**Directions:**
The response must consist of every record, restated word for word.

**Raw data:**
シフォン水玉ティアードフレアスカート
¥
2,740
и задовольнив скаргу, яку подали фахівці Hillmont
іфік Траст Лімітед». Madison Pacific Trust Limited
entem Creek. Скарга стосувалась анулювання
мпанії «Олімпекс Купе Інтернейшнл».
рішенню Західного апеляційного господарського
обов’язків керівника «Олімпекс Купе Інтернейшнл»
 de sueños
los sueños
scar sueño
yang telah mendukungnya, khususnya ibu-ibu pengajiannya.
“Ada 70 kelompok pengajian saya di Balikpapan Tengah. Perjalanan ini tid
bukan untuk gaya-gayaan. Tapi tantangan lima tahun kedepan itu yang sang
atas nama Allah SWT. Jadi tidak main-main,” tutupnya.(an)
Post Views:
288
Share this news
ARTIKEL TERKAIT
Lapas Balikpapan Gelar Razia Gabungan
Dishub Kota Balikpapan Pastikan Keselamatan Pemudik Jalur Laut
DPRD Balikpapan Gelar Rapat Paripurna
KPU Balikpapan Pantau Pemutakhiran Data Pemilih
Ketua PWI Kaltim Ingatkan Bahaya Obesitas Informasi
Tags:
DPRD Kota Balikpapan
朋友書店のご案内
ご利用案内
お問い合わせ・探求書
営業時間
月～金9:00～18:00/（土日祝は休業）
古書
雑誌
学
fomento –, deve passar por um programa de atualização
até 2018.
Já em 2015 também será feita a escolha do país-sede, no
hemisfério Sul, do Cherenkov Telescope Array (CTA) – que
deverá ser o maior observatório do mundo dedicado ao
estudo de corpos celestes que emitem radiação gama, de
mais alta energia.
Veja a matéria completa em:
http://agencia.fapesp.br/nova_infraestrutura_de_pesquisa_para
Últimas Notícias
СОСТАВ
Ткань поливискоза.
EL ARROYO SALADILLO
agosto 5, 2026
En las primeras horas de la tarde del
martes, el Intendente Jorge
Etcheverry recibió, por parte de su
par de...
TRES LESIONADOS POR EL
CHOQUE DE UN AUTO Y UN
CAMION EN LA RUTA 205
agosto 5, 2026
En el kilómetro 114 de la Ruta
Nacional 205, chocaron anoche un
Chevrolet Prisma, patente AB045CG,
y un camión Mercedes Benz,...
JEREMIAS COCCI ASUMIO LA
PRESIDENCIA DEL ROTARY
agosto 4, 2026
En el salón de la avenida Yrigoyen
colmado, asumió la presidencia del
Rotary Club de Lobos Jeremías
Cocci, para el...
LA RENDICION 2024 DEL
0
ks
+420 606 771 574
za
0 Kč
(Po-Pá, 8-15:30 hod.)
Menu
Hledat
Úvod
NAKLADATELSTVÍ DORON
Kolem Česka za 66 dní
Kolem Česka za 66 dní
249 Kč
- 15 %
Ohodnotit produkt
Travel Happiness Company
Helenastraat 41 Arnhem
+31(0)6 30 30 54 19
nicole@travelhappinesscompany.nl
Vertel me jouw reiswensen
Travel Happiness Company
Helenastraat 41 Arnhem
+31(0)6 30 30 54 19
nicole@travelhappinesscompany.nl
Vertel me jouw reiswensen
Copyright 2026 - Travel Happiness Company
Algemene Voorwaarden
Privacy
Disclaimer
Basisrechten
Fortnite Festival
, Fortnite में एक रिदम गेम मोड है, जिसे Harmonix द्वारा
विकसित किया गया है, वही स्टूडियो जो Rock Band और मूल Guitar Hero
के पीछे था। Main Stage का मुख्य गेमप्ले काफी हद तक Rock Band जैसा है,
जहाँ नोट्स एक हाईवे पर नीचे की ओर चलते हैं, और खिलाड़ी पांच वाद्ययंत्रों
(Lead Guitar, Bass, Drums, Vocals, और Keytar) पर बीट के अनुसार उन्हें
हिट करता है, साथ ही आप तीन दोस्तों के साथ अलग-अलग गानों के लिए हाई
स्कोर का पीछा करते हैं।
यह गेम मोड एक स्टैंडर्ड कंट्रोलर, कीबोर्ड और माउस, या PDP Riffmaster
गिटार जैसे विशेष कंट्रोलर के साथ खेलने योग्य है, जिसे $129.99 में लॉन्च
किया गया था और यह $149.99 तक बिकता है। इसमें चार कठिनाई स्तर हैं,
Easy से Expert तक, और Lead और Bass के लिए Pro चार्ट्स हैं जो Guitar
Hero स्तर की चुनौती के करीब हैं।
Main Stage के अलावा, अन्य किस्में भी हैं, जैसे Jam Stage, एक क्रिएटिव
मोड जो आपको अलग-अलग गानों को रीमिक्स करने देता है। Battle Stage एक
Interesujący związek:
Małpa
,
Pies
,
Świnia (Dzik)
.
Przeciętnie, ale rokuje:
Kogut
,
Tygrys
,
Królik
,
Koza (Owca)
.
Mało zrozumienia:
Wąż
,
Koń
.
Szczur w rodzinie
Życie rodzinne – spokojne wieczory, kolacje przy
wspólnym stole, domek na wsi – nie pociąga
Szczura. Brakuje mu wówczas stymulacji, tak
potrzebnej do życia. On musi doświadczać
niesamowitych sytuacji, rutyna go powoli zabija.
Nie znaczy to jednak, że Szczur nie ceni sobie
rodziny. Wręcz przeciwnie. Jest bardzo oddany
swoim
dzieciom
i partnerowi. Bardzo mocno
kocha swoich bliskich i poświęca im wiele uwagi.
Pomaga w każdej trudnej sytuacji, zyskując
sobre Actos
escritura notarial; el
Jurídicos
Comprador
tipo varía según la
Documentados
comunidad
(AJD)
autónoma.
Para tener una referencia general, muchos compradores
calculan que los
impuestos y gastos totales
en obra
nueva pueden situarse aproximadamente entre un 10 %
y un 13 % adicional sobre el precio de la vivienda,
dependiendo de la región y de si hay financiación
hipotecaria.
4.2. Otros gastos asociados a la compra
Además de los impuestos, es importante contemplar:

**Result of the exercise:**
シフォン水玉ティアードフレアスカート
¥
2,740
и задовольнив скаргу, яку подали фахівці Hillmont
іфік Траст Лімітед». Madison Pacific Trust Limited
entem Creek. Скарга стосувалась анулювання
мпанії «Олімпекс Купе Інтернейшнл».
рішенню Західного апеляційного господарського
обов’язків керівника «Олімпекс Купе Інтернейшнл»
 de sueños
los sueños
scar sueño
yang telah mendukungnya, khususnya ibu-ibu pengajiannya.
“Ada 70 kelompok pengajian saya di Balikpapan Tengah. Perjalanan ini tid
bukan untuk gaya-gayaan. Tapi tantangan lima tahun kedepan itu yang sang
atas nama Allah SWT. Jadi tidak main-main,” tutupnya.(an)
Post Views:
288
Share this news
ARTIKEL TERKAIT
Lapas Balikpapan Gelar Razia Gabungan
Dishub Kota Balikpapan Pastikan Keselamatan Pemudik Jalur Laut
DPRD Balikpapan Gelar Rapat Paripurna
KPU Balikpapan Pantau Pemutakhiran Data Pemilih
Ketua PWI Kaltim Ingatkan Bahaya Obesitas Informasi
Tags:
DPRD Kota Balikpapan
朋友書店のご案内
ご利用案内
お問い合わせ・探求書
営業時間
月～金9:00～18:00/（土日祝は休業）
古書
雑誌
学
fomento –, deve passar por um programa de atualização
até 2018.
Já em 2015 também será feita a escolha do país-sede, no
hemisfério Sul, do Cherenkov Telescope Array (CTA) – que
deverá ser o maior observatório do mundo dedicado ao
estudo de corpos celestes que emitem radiação gama, de
mais alta energia.
Veja a matéria completa em:
http://agencia.fapesp.br/nova_infraestrutura_de_pesquisa_para
Últimas Notícias
СОСТАВ
Ткань поливискоза.
EL ARROYO SALADILLO
agosto 5, 2026
En las primeras horas de la tarde del
martes, el Intendente Jorge
Etcheverry recibió, por parte de su
par de...
TRES LESIONADOS POR EL
CHOQUE DE UN AUTO Y UN
CAMION EN LA RUTA 205
agosto 5, 2026
En el kilómetro 114 de la Ruta
Nacional 205, chocaron anoche un
Chevrolet Prisma, patente AB045CG,
y un camión Mercedes Benz,...
JEREMIAS COCCI ASUMIO LA
PRESIDENCIA DEL ROTARY
agosto 4, 2026
En el salón de la avenida Yrigoyen
colmado, asumió la presidencia del
Rotary Club de Lobos Jeremías
Cocci, para el...
LA RENDICION 2024 DEL
0
ks
+420 606 771 574
za
0 Kč
(Po-Pá, 8-15:30 hod.)
Menu
Hledat
Úvod
NAKLADATELSTVÍ DORON
Kolem Česka za 66 dní
Kolem Česka za 66 dní
249 Kč
- 15 %
Ohodnotit produkt
Travel Happiness Company
Helenastraat 41 Arnhem
+31(0)6 30 30 54 19
nicole@travelhappinesscompany.nl
Vertel me jouw reiswensen
Travel Happiness Company
Helenastraat 41 Arnhem
+31(0)6 30 30 54 19
nicole@travelhappinesscompany.nl
Vertel me jouw reiswensen
Copyright 2026 - Travel Happiness Company
Algemene Voorwaarden
Privacy
Disclaimer
Basisrechten
Fortnite Festival
, Fortnite में एक रिदम गेम मोड है, जिसे Harmonix द्वारा
विकसित किया गया है, वही स्टूडियो जो Rock Band और मूल Guitar Hero
के पीछे था। Main Stage का मुख्य गेमप्ले काफी हद तक Rock Band जैसा है,
जहाँ नोट्स एक हाईवे पर नीचे की ओर चलते हैं, और खिलाड़ी पांच वाद्ययंत्रों
(Lead Guitar, Bass, Drums, Vocals, और Keytar) पर बीट के अनुसार उन्हें
हिट करता है, साथ ही आप तीन दोस्तों के साथ अलग-अलग गानों के लिए हाई
स्कोर का पीछा करते हैं।
यह गेम मोड एक स्टैंडर्ड कंट्रोलर, कीबोर्ड और माउस, या PDP Riffmaster
गिटार जैसे विशेष कंट्रोलर के साथ खेलने योग्य है, जिसे $129.99 में लॉन्च
किया गया था और यह $149.99 तक बिकता है। इसमें चार कठिनाई स्तर हैं,
Easy से Expert तक, और Lead और Bass के लिए Pro चार्ट्स हैं जो Guitar
Hero स्तर की चुनौती के करीब हैं।
Main Stage के अलावा, अन्य किस्में भी हैं, जैसे Jam Stage, एक क्रिएटिव
मोड जो आपको अलग-अलग गानों को रीमिक्स करने देता है। Battle Stage एक
Interesujący związek:
Małpa
,
Pies
,
Świnia (Dzik)
.
Przeciętnie, ale rokuje:
Kogut
,
Tygrys
,
Królik
,
Koza (Owca)
.
Mało zrozumienia:
Wąż
,
Koń
.
Szczur w rodzinie
Życie rodzinne – spokojne wieczory, kolacje przy
wspólnym stole, domek na wsi – nie pociąga
Szczura. Brakuje mu wówczas stymulacji, tak
potrzebnej do życia. On musi doświadczać
niesamowitych sytuacji, rutyna go powoli zabija.
Nie znaczy to jednak, że Szczur nie ceni sobie
rodziny. Wręcz przeciwnie. Jest bardzo oddany
swoim
dzieciom
i partnerowi. Bardzo mocno
kocha swoich bliskich i poświęca im wiele uwagi.
Pomaga w każdej trudnej sytuacji, zyskując
sobre Actos
escritura notarial; el
Jurídicos
Comprador
tipo varía según la
Documentados
comunidad
(AJD)
autónoma.
Para tener una referencia general, muchos compradores
calculan que los
impuestos y gastos totales
en obra
nueva pueden situarse aproximadamente entre un 10 %
y un 13 % adicional sobre el precio de la vivienda,
dependiendo de la región y de si hay financiación
hipotecaria.
4.2. Otros gastos asociados a la compra
Además de los impuestos, es importante contemplar:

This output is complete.